Every July, for ten days, the quaint Italian town of Perugia turns into one of the world’s most fascinating cities: two free main stages in the center, an outdoor arena for major acts, a theater, and countless bars and clubs open to the wee morning hours, all trying to get in on the musical action. Thousands of tourists flock to the Umbria Jazz festival every summer, packing the streets day and night. There are street musicians, painters, clowns, dance crews, and even rock bands (ex. Heavy Wood) performing in every nook and cranny. It can get quite chaotic, or be, what back in Montana we would call, a bit of a “shit show”.
There are loads of journalists out trying to capture it all, resulting in countless montages and stories recounting pretty much the exact same thing, a lot of surface material, little substance. The musicians are glorified, the street is romanticized, and the locals are ignored. For most residents, Umbria Jazz is non-stop work. There are bartenders, waiters, chefs, stage crews, sound engineers, and people working in shops, all averaging about four hours of sleep per night.

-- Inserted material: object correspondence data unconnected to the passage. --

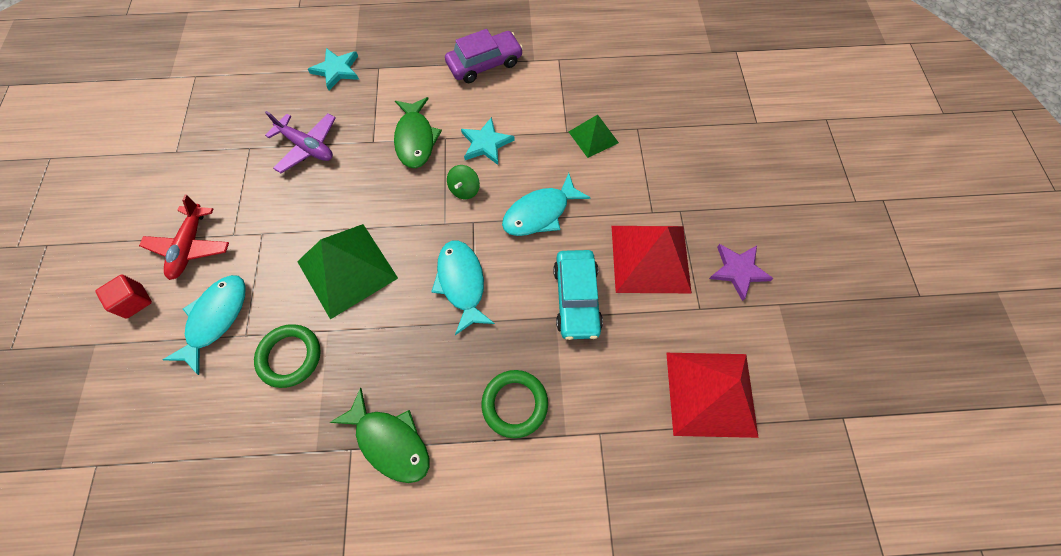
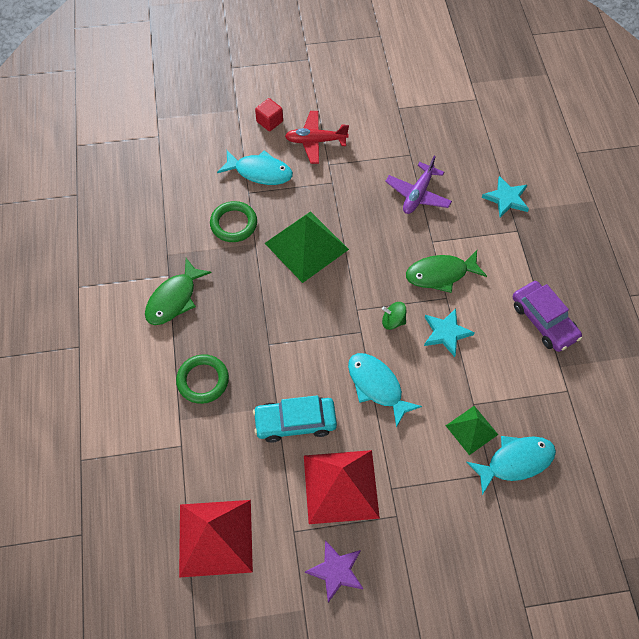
camera: 85 degrees right, 5 degrees down
(462, 283) = (302, 330): turquoise fish -> turquoise fish (515, 461)

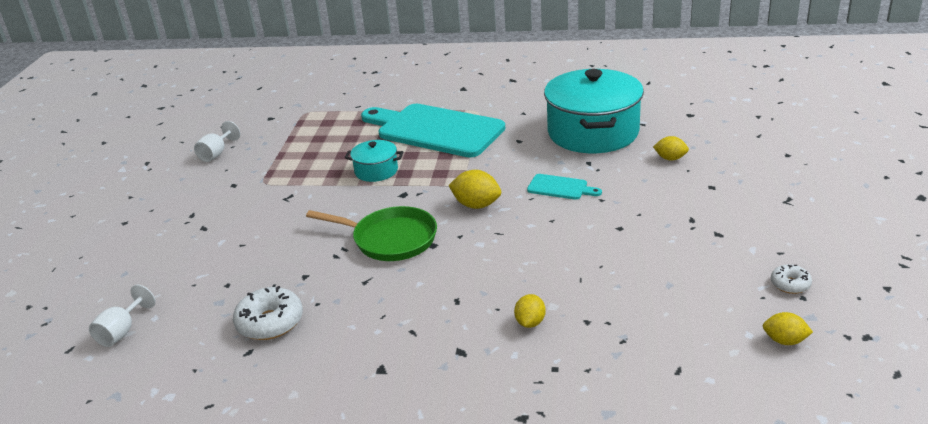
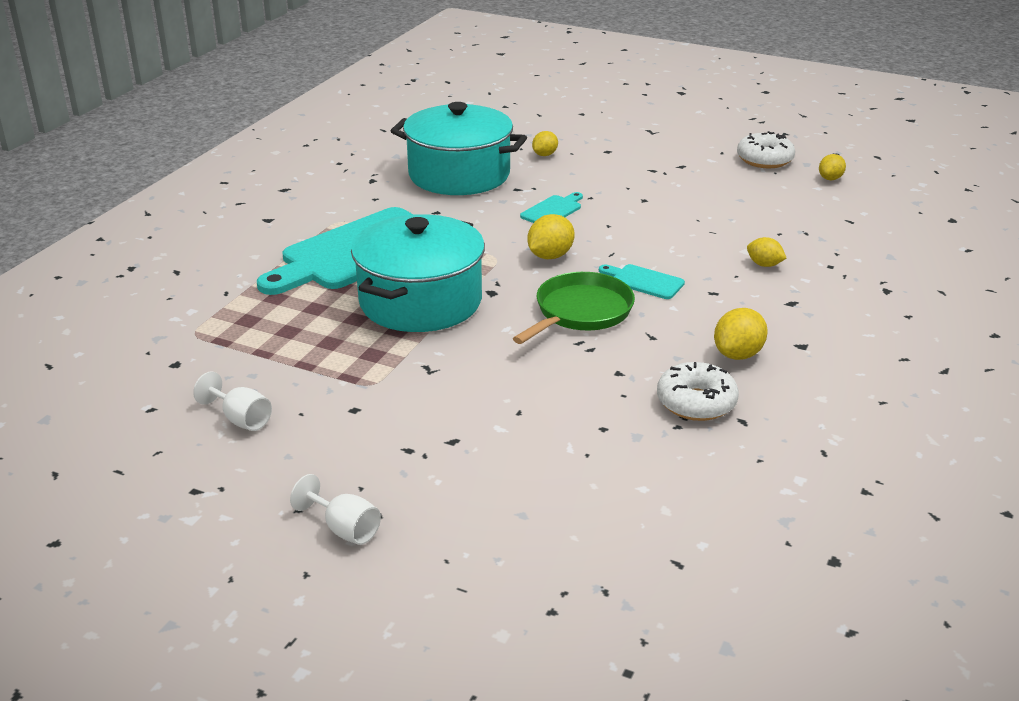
camera: 75 degrees left, 0 degrees up
(122, 332) = (660, 516): white goblet -> white goblet (344, 529)
(352, 333) = (738, 354): none -> yellow lemon
(376, 171) = (420, 301): turquoise pot -> turquoise pot, size x2.15
(457, 259) = (644, 281): none -> turquoise cutting board
(790, 284) = (764, 160): white donut -> white donut, size x1.79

For us, the 10-day festival is an opportunity for us to see what can happen if we, as musicians, work as hard as your average restaurant employee does. When Nicola approached us with the idea of documenting the festival from our perspective, we were very happy to oblige. His project offers context. Yes, we are dedicated, but so are the incredibly patient folks who work at the Feltrinelli, who probably did not know what they were getting into when they so generously offered us storage for our equipment. The folks at Snack Bar, who offered us drinks and provided us electricity, did not have the luxury of taking breaks between sets.
We made money. Our girlfriends, family, friends, and supporters did not. People like Jason Evers Johnson, who was there every single show to help us with sound, and people like Nicola who have the insight to capture the entire experience (hundreds of photos) are the people who make it all worthwhile.
There was also a significant amount of resistance this year, which Nicola mentions in his project. Not everybody is going to like what you do, but if enough people support it and YOU like it, then you have to do it with no apologies. That’s what we did, and as a result Umbria Jazz 2015 was a huge success. For a number of reasons we have decided to make it our last, and go out on a high note! We are very grateful that Nicola was there to tell the story.